Obey the Establishment: Shepard Fairey's Subliminal Art Message

Shepard Fairey, the creator of the famous Obama "Hope" poster, made news recently with another piece of bizarre visual propaganda, this time denouncing America's habit of clinging to guns and religion.

He produced the poster last month in support of the failing anti-gun legislation, and most recently had it printed on hundreds of protest signs in anticipation of a massive anti-gun rally in Washington. From sympathetic Buzzfeed.com: "Artist Shepard Fairey will paper downtown D.C. Thursday with copies of a new work aimed at reigniting the push for gun control." Reality check: the advertised Occupy The NRA rally attracted only about 60 participants.

That the anti-NRA poster looks Orwellian is not a coincidence. Fairey probably believes he has a spiritual channel directly to George Orwell: after all, he had designed book covers for Penguin's Animal Farm and 1984, in addition to a series of nightmarish posters collectively titled Nineteeneightyfouria. His Orwellian connection, however, is very unflattering.

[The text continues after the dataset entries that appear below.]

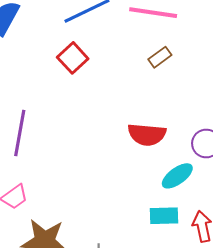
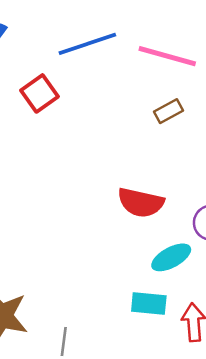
red square: (73, 58) -> (39, 93), moved

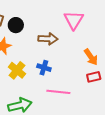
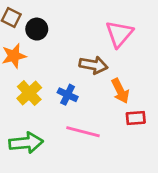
brown arrow: (48, 39) -> (93, 65), moved
orange arrow: (91, 57) -> (120, 91), moved

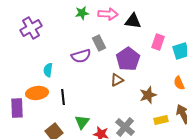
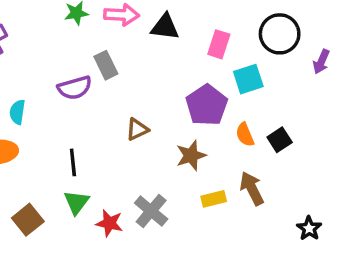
pink rectangle: (158, 42) -> (219, 44), moved
purple pentagon: (128, 59) -> (207, 105), moved
black line: (63, 97) -> (73, 162), moved

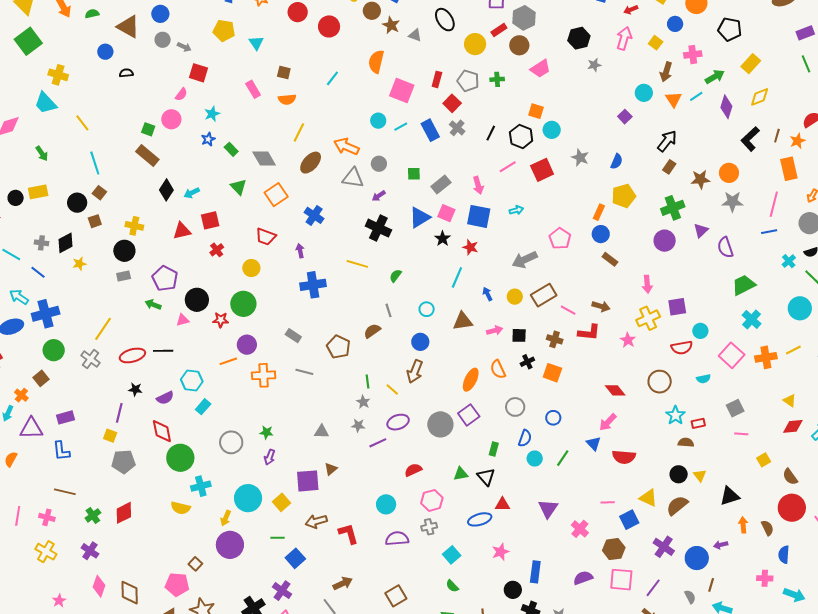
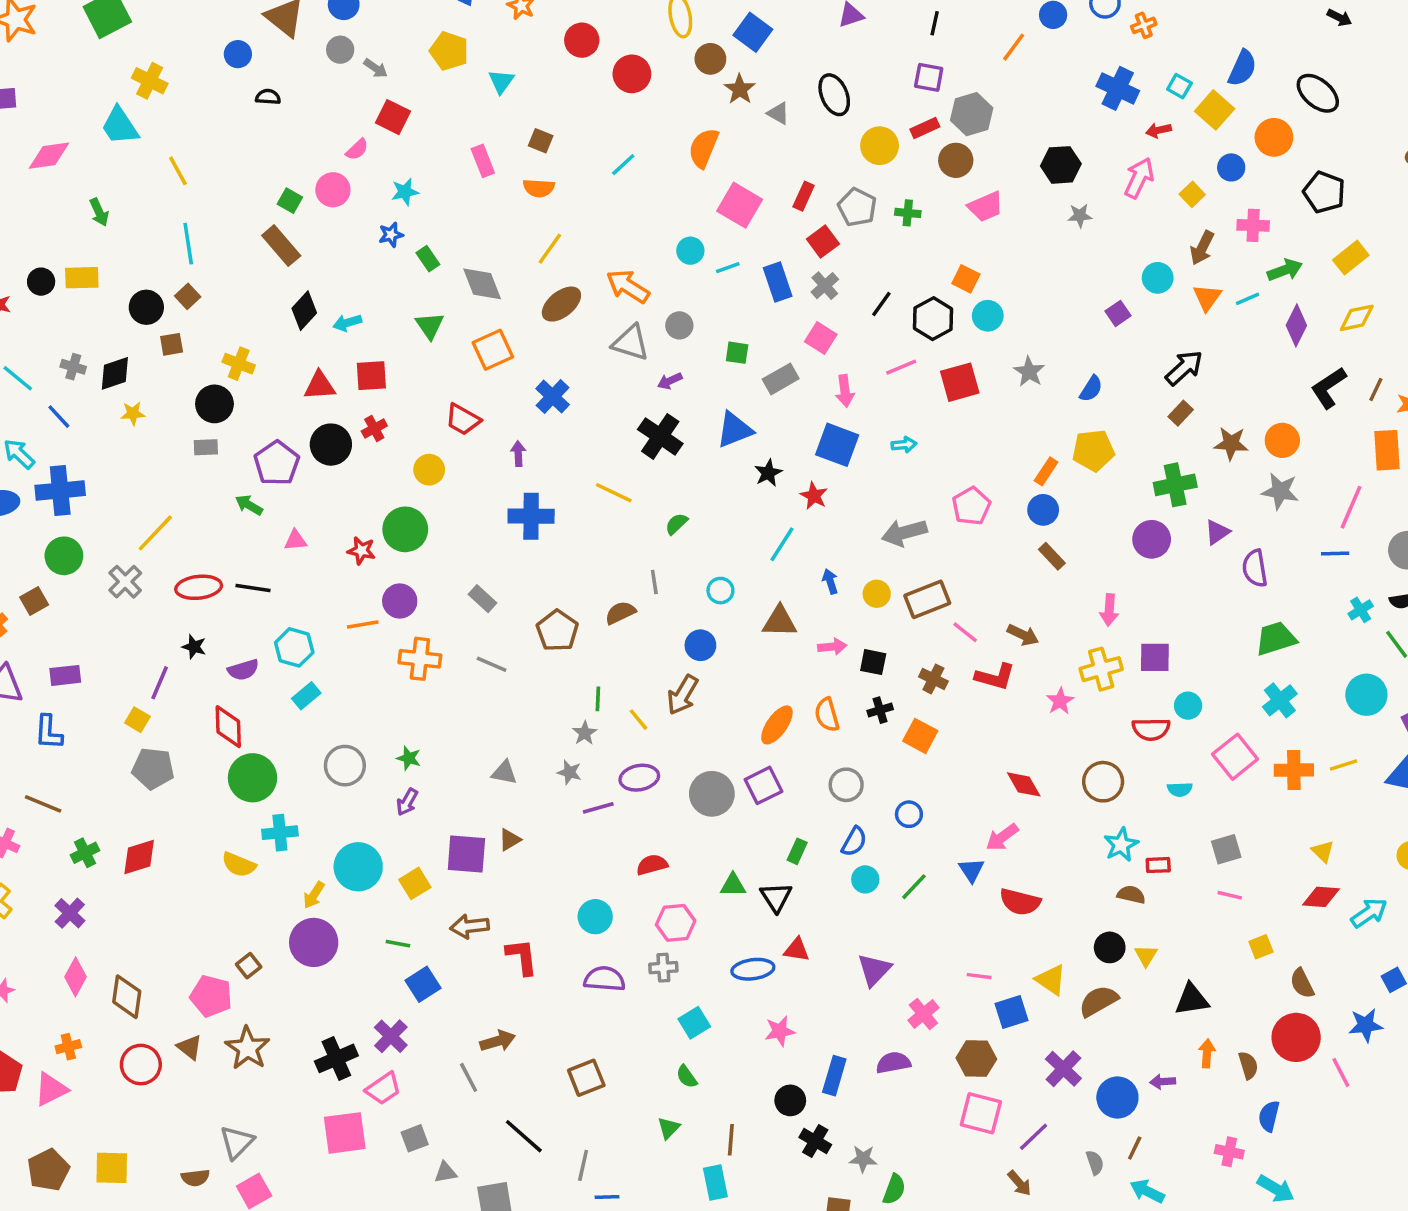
pink square: (446, 213) -> (821, 338), moved
black circle: (197, 300) -> (331, 445), moved
purple semicircle: (583, 578) -> (893, 1063), moved

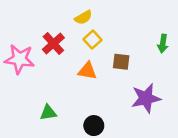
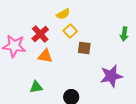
brown square: (121, 62) -> (84, 48), moved
orange triangle: (87, 71) -> (45, 56), moved

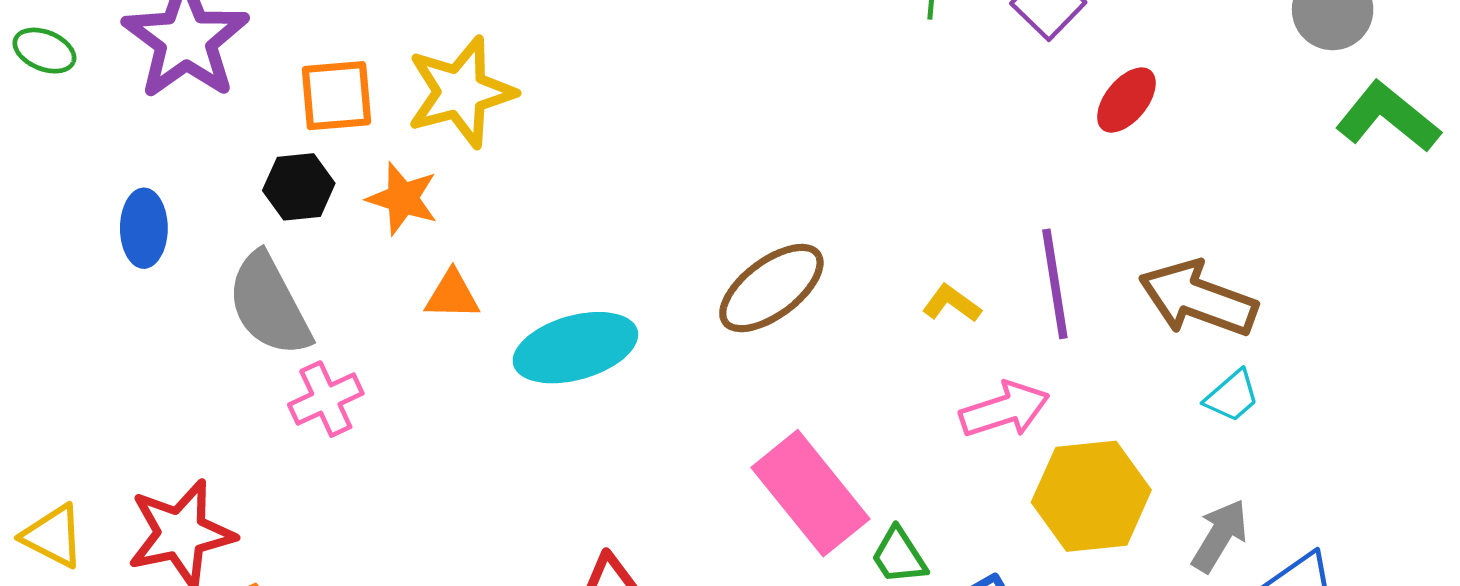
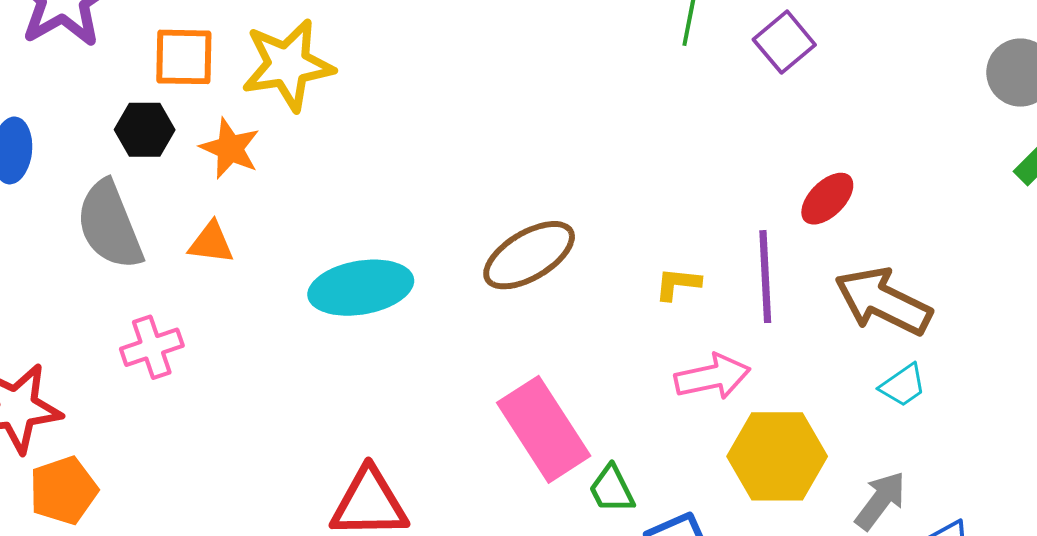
red ellipse: (1126, 100) -> (827, 199), moved
orange triangle: (452, 295) -> (211, 243), moved
yellow L-shape: (952, 303) -> (678, 284), turned -36
pink cross: (326, 399) -> (152, 347), moved

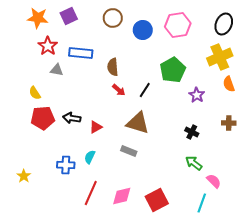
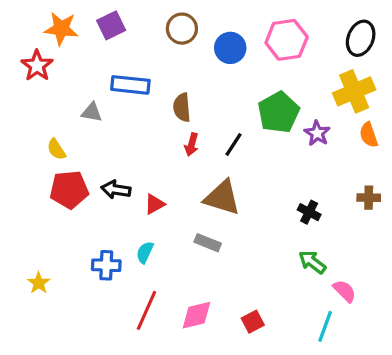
red star: (48, 46) -> (37, 66), moved
red arrow: (119, 90) -> (192, 144), turned 64
purple star: (197, 95) -> (317, 133), moved
red square: (157, 200) -> (253, 322), size x0.6

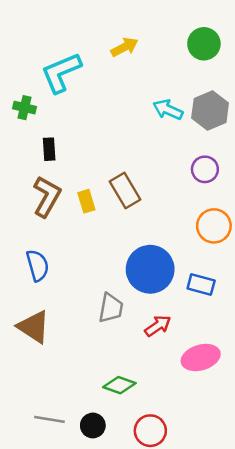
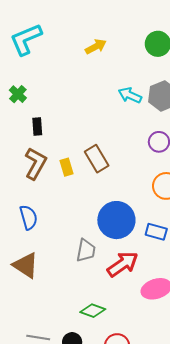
cyan L-shape: (61, 73) -> (26, 39), moved
green cross: (24, 108) -> (18, 94), turned 30
red arrow: (158, 326) -> (123, 264), size x1.5

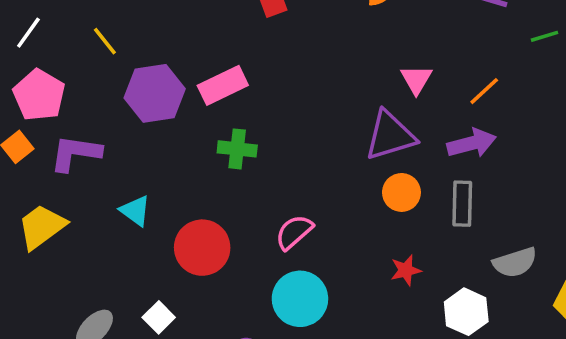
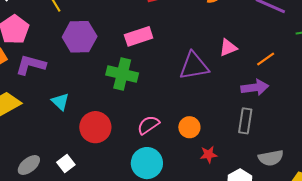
pink triangle: (416, 79) -> (228, 48), turned 30
pink rectangle: (223, 85) -> (139, 36), moved
purple triangle: (390, 136) -> (194, 66), moved
green cross: (237, 149) -> (122, 74), size x1.4
orange circle: (401, 192) -> (189, 127), moved

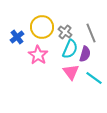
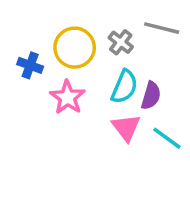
gray cross: (65, 32) -> (121, 42), moved
gray line: (91, 33) -> (162, 28), moved, turned -54
blue cross: (17, 37) -> (30, 65), turned -32

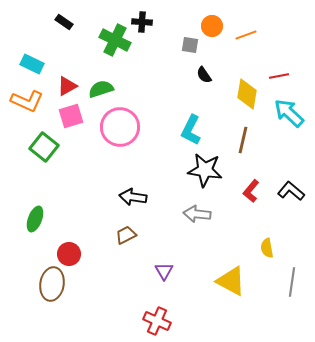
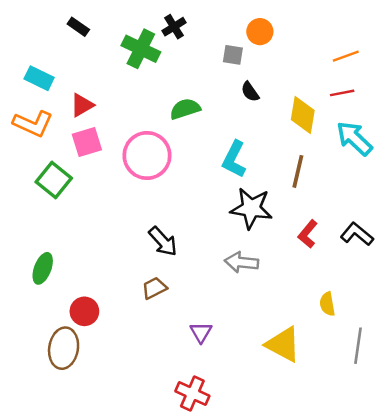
black cross: (142, 22) -> (174, 27), turned -36
orange line: (246, 35) -> (346, 56), moved
green semicircle: (101, 89) -> (185, 109), moved
black arrow: (133, 197) -> (163, 241), turned -140

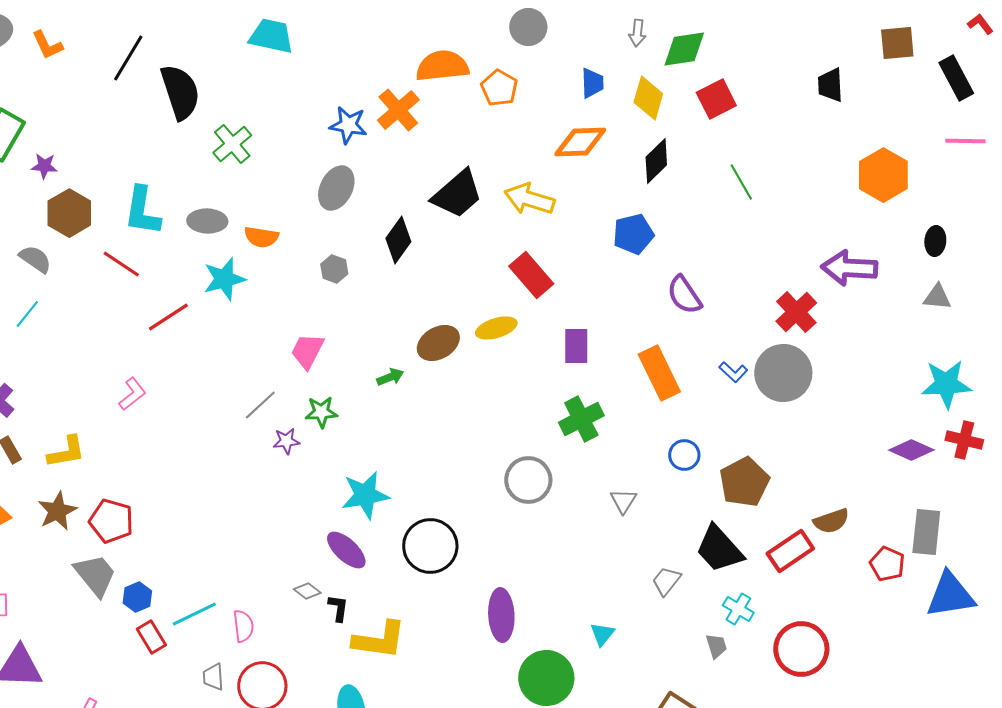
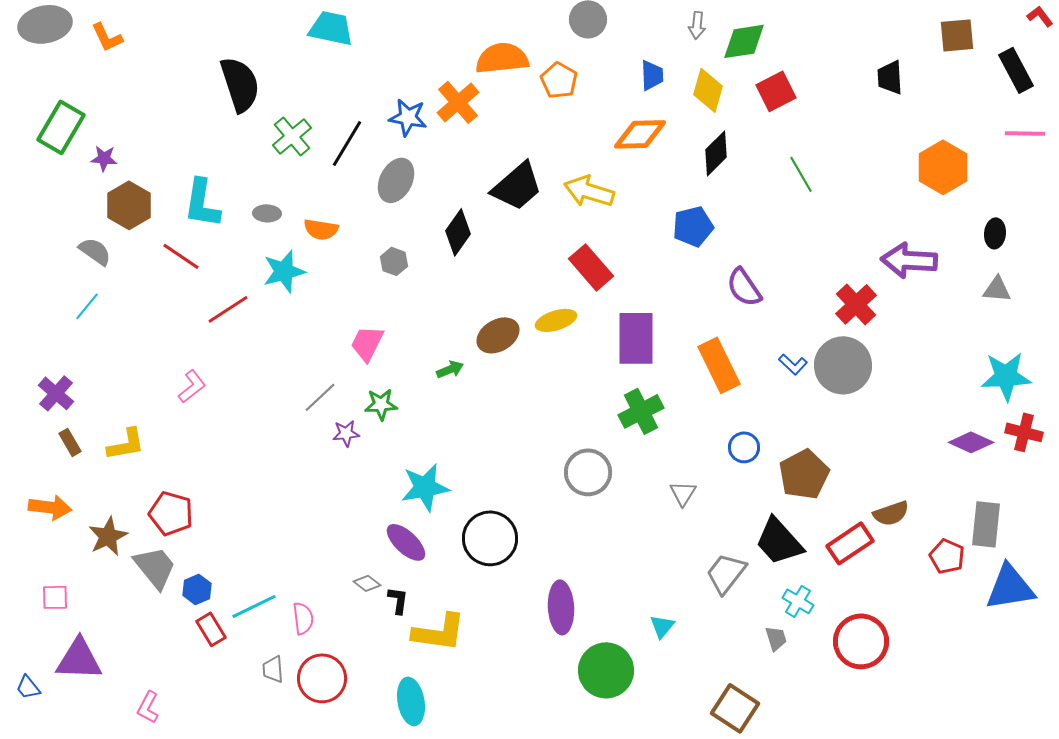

Lacking the depth and, apparently, the slightest understanding of Orwell's actual message, Fairey rather channels some mind-numb Party functionary out of George Orwell's novel as he manufactures establishment propaganda that facilitates the takeover of the individual by the all-powerful state.

The gallery page gives this blurb about Nineteeneightyfouria, likely written from the artist's own words:

Shepard's artwork both scrutinizes and distorts the narrative of the modern American Dream. Commenting on underpinnings of what Shepard terms the 'capitalist machine', it aims to critique those who support blind nationalism and war. Fairey addresses monolithic institutional authority, the role of counter culture, and independent individuals who question the cultural paradigm.